### WHAT IS NEEDED
What you give back must match the records below exactly, apart from the pictures, which are omitted.

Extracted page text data

+ + + + + + +

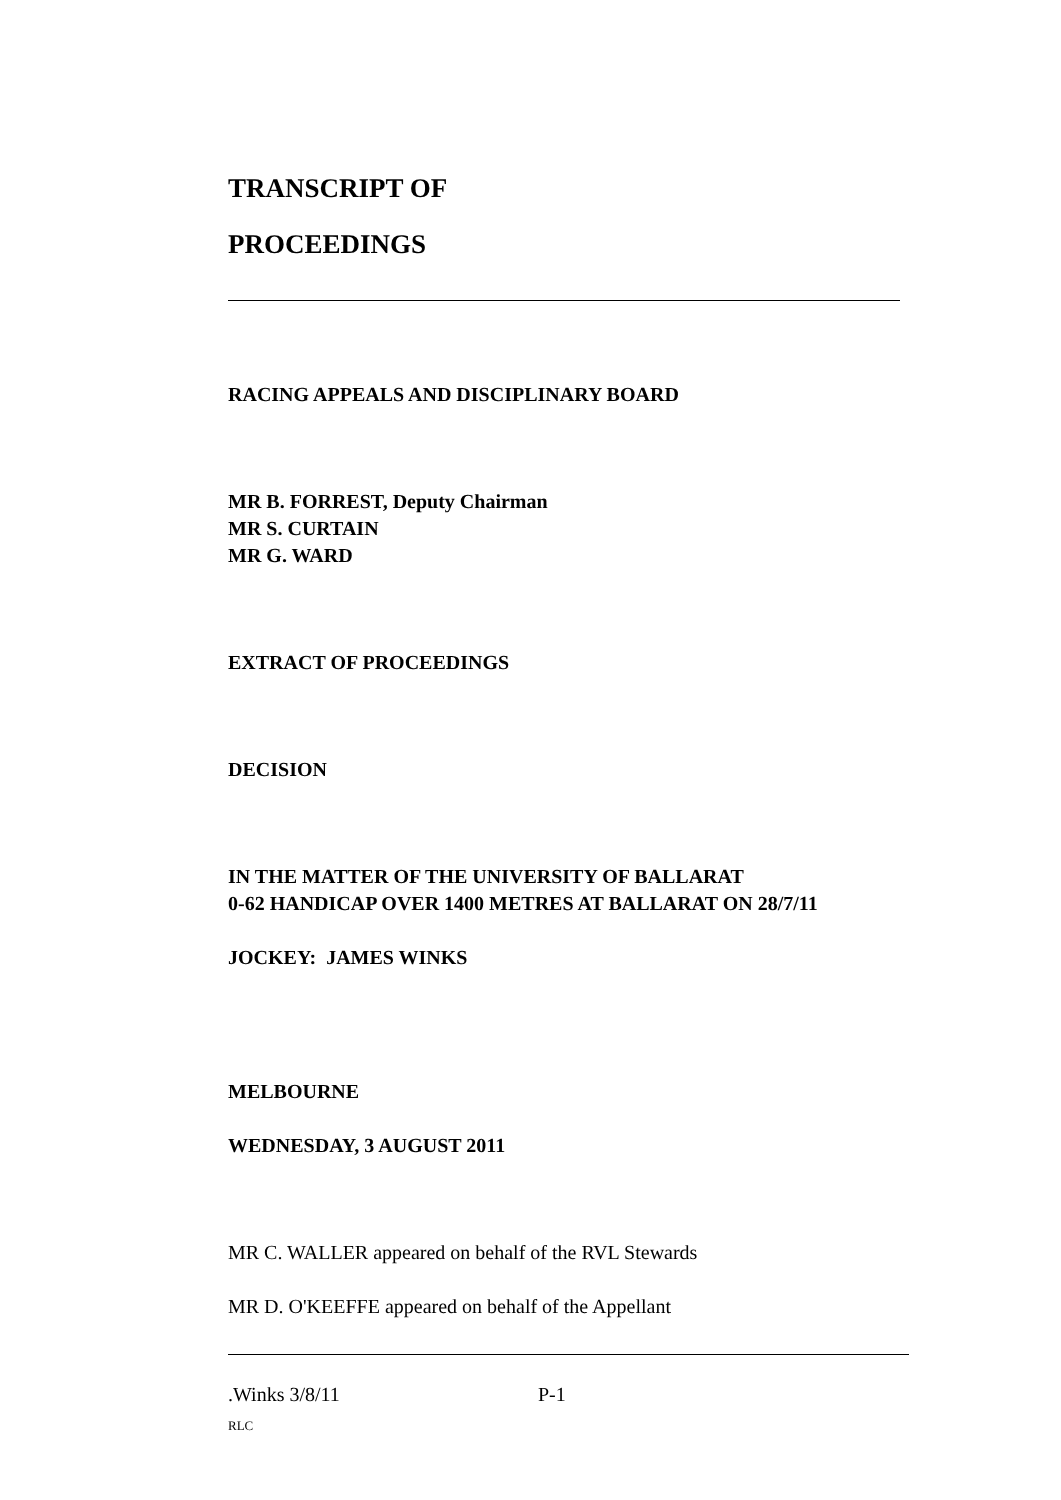TRANSCRIPT OF
PROCEEDINGS
RACING APPEALS AND DISCIPLINARY BOARD
MR B. FORREST, Deputy Chairman
MR S. CURTAIN
MR G. WARD
EXTRACT OF PROCEEDINGS
DECISION
IN THE MATTER OF THE UNIVERSITY OF BALLARAT
0-62 HANDICAP OVER 1400 METRES AT BALLARAT ON 28/7/11
JOCKEY: JAMES WINKS
MELBOURNE
WEDNESDAY, 3 AUGUST 2011
MR C. WALLER appeared on behalf of the RVL Stewards
MR D. O'KEEFFE appeared on behalf of the Appellant
.Winks 3/8/11 P-1
RLC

+ + + + + + +

### TASK RESPONSE
TRANSCRIPT OF
PROCEEDINGS
RACING APPEALS AND DISCIPLINARY BOARD
MR B. FORREST, Deputy Chairman
MR S. CURTAIN
MR G. WARD
EXTRACT OF PROCEEDINGS
DECISION
IN THE MATTER OF THE UNIVERSITY OF BALLARAT
0-62 HANDICAP OVER 1400 METRES AT BALLARAT ON 28/7/11
JOCKEY: JAMES WINKS
MELBOURNE
WEDNESDAY, 3 AUGUST 2011
MR C. WALLER appeared on behalf of the RVL Stewards
MR D. O'KEEFFE appeared on behalf of the Appellant
.Winks 3/8/11 P-1
RLC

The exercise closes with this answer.